▶ _WHAT THE TASK REQUIRES_: Will you transcribe all the entries word for word, skipping the pictures they hold?

▶ _RECORDS_:

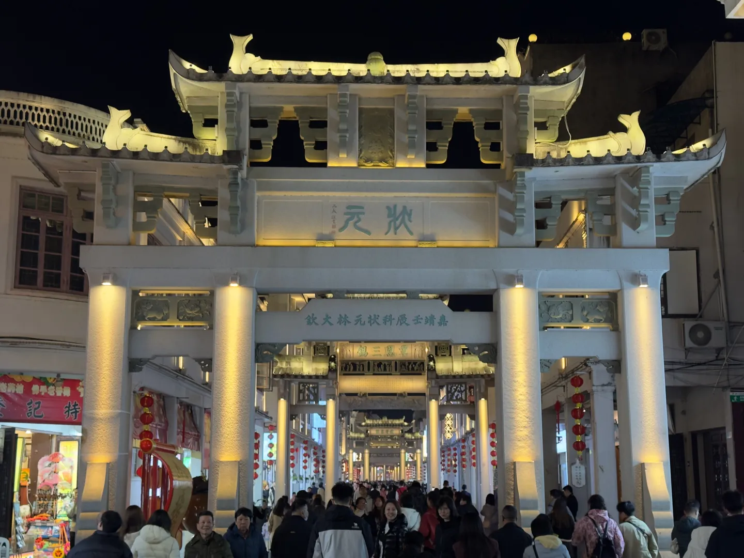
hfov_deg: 39.7
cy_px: 279
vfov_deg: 30.3
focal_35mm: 48
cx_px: 372
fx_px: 1032
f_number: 1.78
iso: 250
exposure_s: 1/50
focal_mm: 6.76
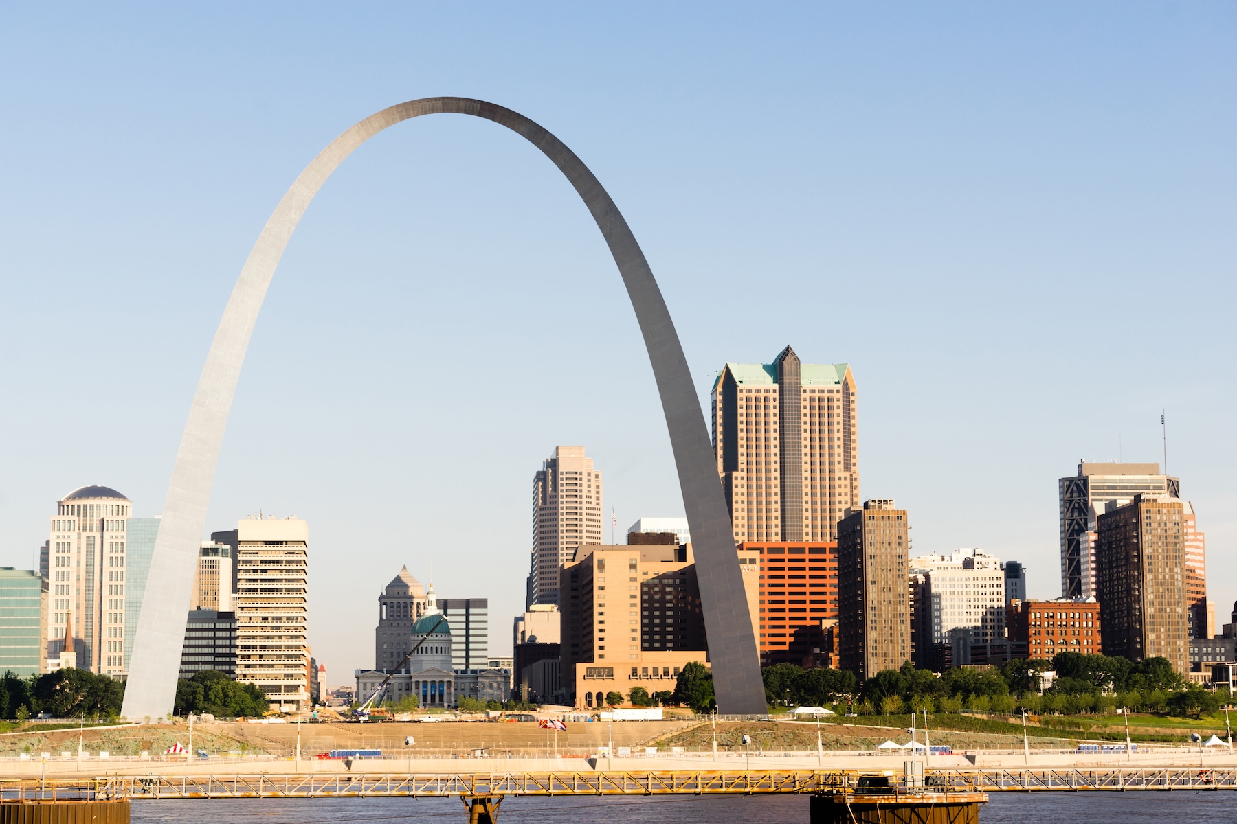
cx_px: 618
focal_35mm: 70
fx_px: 2405
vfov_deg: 19.5
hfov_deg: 28.8
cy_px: 412
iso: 125
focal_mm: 70
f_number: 8
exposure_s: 1/640
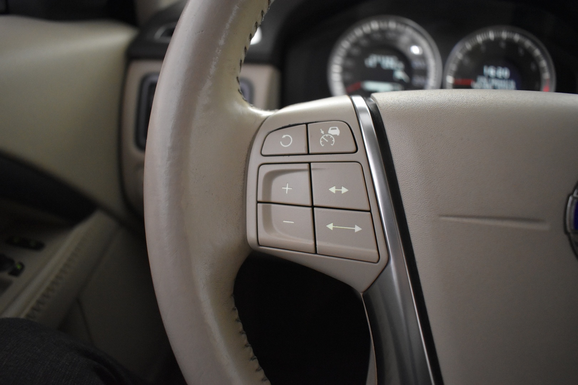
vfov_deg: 47.9
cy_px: 192
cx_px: 289
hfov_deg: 67.4
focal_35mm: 27
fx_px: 433
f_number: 3.5
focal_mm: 18
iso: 3200
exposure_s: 1/90
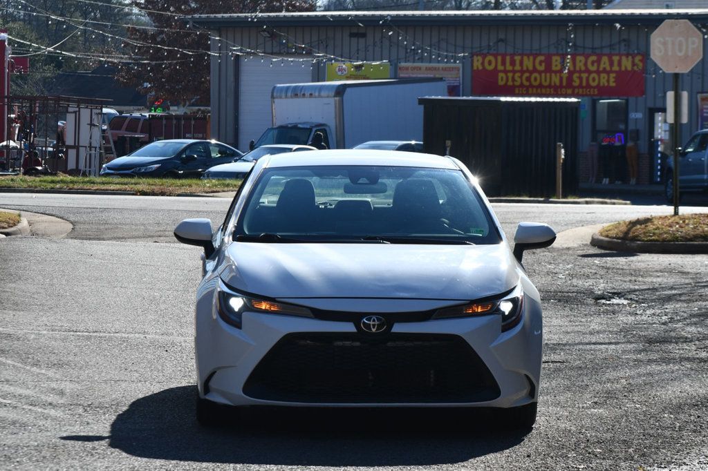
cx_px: 354
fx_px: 2654
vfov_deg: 10.2
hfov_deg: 15.2
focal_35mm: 135
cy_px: 236
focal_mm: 90
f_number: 8
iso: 100
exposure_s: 1/250
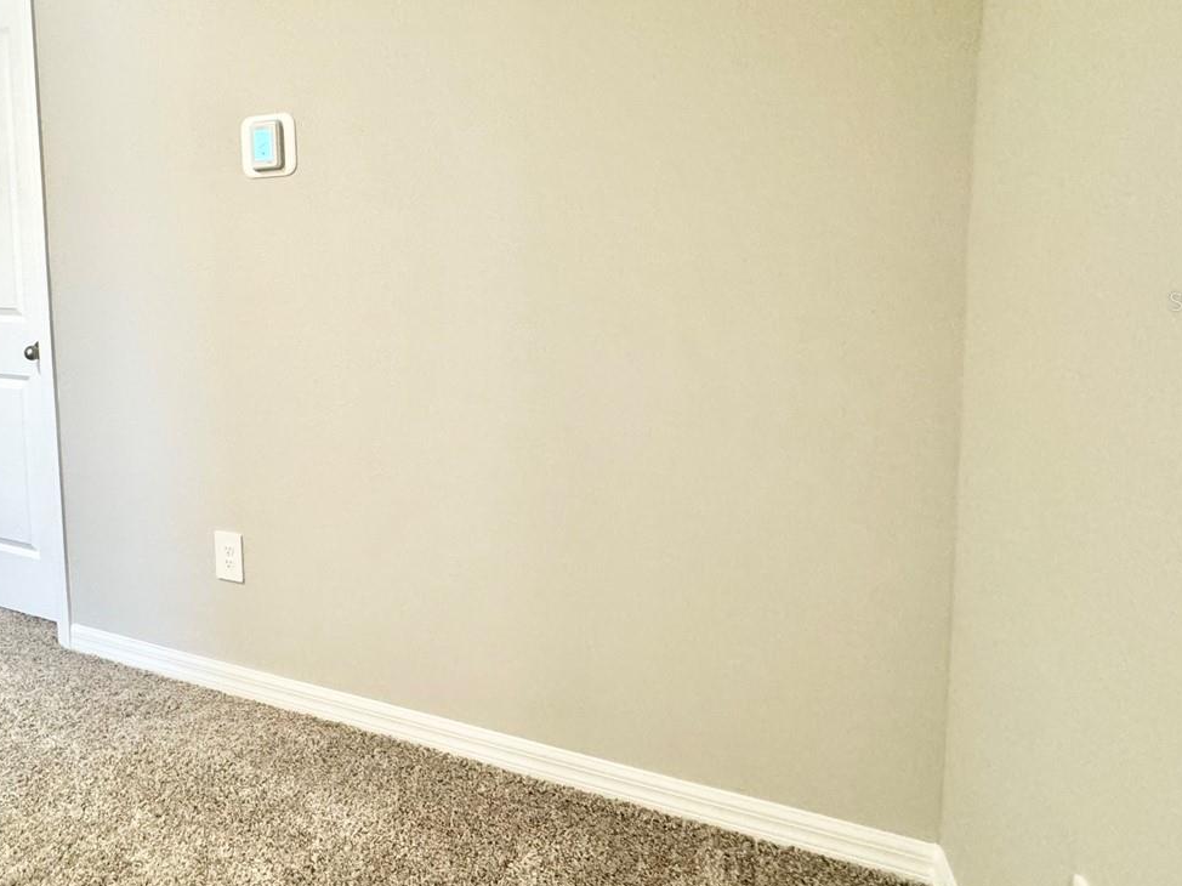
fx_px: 785
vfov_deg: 57.7
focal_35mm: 23
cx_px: 313
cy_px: 301
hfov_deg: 69.6
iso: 320
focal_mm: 2.22
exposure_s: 1/60
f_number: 2.2
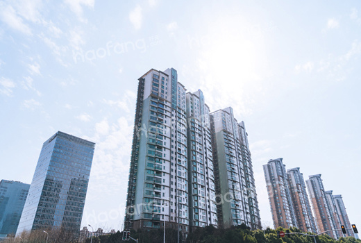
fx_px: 241
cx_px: 180
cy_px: 122
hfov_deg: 73.6
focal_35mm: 24
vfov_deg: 53.4
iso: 100
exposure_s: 1/200
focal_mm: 24
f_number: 11
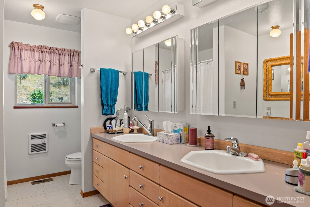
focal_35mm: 24
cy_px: 104
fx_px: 207
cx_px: 155
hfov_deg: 73.7
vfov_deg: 53.2
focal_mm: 24
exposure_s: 1/5
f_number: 6.3
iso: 400
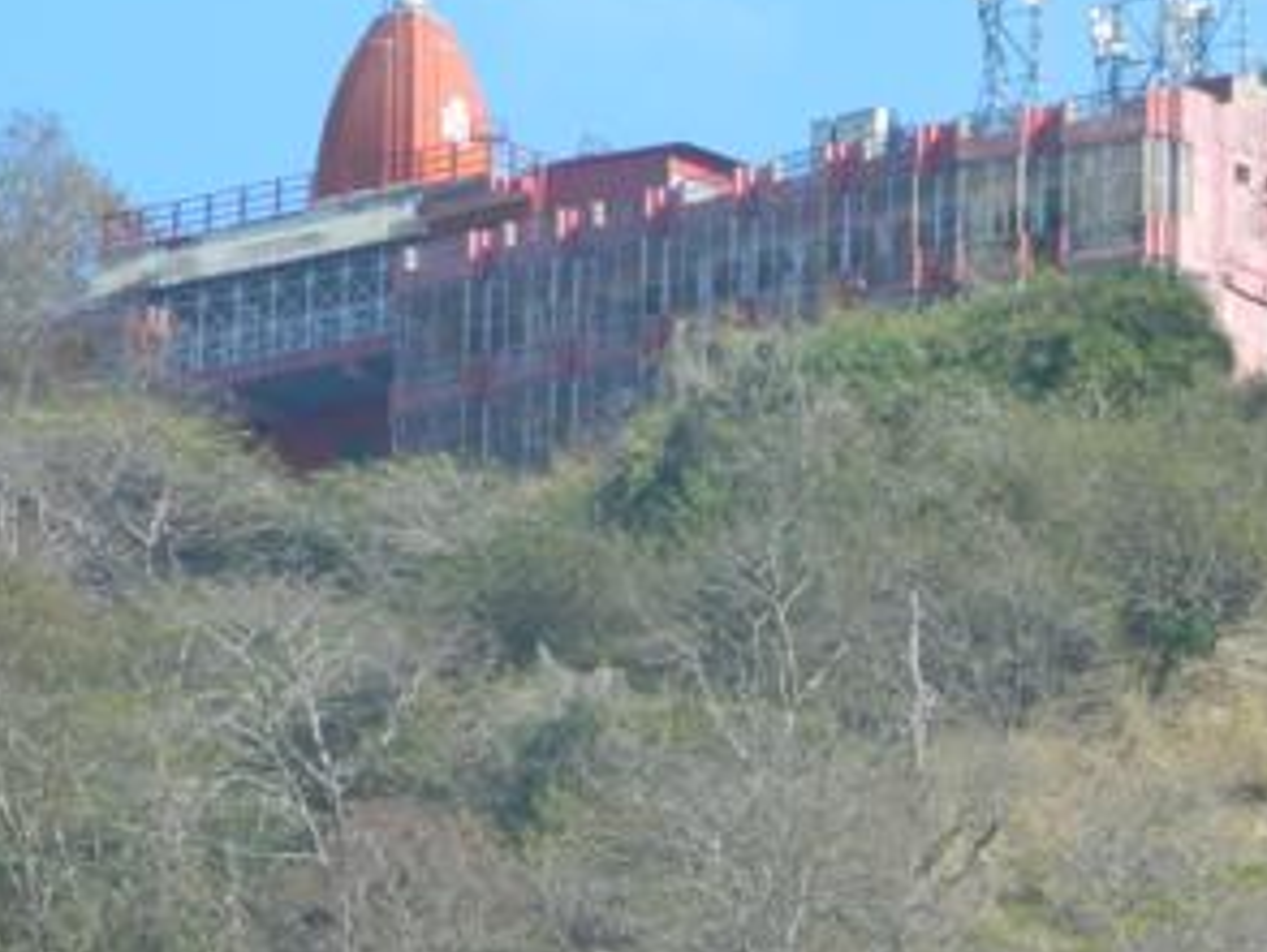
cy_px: 491
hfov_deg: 3.5
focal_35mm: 567
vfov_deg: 2.6
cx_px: 577
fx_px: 20770
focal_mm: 50
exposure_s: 1/500
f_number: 5.6
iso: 125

▶ _RESULT_:
hfov_deg: 39.7
cy_px: 279
vfov_deg: 30.3
focal_35mm: 48
cx_px: 372
fx_px: 1032
f_number: 1.78
iso: 250
exposure_s: 1/50
focal_mm: 6.76
cx_px: 618
focal_35mm: 70
fx_px: 2405
vfov_deg: 19.5
hfov_deg: 28.8
cy_px: 412
iso: 125
focal_mm: 70
f_number: 8
exposure_s: 1/640
vfov_deg: 47.9
cy_px: 192
cx_px: 289
hfov_deg: 67.4
focal_35mm: 27
fx_px: 433
f_number: 3.5
focal_mm: 18
iso: 3200
exposure_s: 1/90
cx_px: 354
fx_px: 2654
vfov_deg: 10.2
hfov_deg: 15.2
focal_35mm: 135
cy_px: 236
focal_mm: 90
f_number: 8
iso: 100
exposure_s: 1/250
fx_px: 785
vfov_deg: 57.7
focal_35mm: 23
cx_px: 313
cy_px: 301
hfov_deg: 69.6
iso: 320
focal_mm: 2.22
exposure_s: 1/60
f_number: 2.2
fx_px: 241
cx_px: 180
cy_px: 122
hfov_deg: 73.6
focal_35mm: 24
vfov_deg: 53.4
iso: 100
exposure_s: 1/200
focal_mm: 24
f_number: 11
focal_35mm: 24
cy_px: 104
fx_px: 207
cx_px: 155
hfov_deg: 73.7
vfov_deg: 53.2
focal_mm: 24
exposure_s: 1/5
f_number: 6.3
iso: 400
cy_px: 491
hfov_deg: 3.5
focal_35mm: 567
vfov_deg: 2.6
cx_px: 577
fx_px: 20770
focal_mm: 50
exposure_s: 1/500
f_number: 5.6
iso: 125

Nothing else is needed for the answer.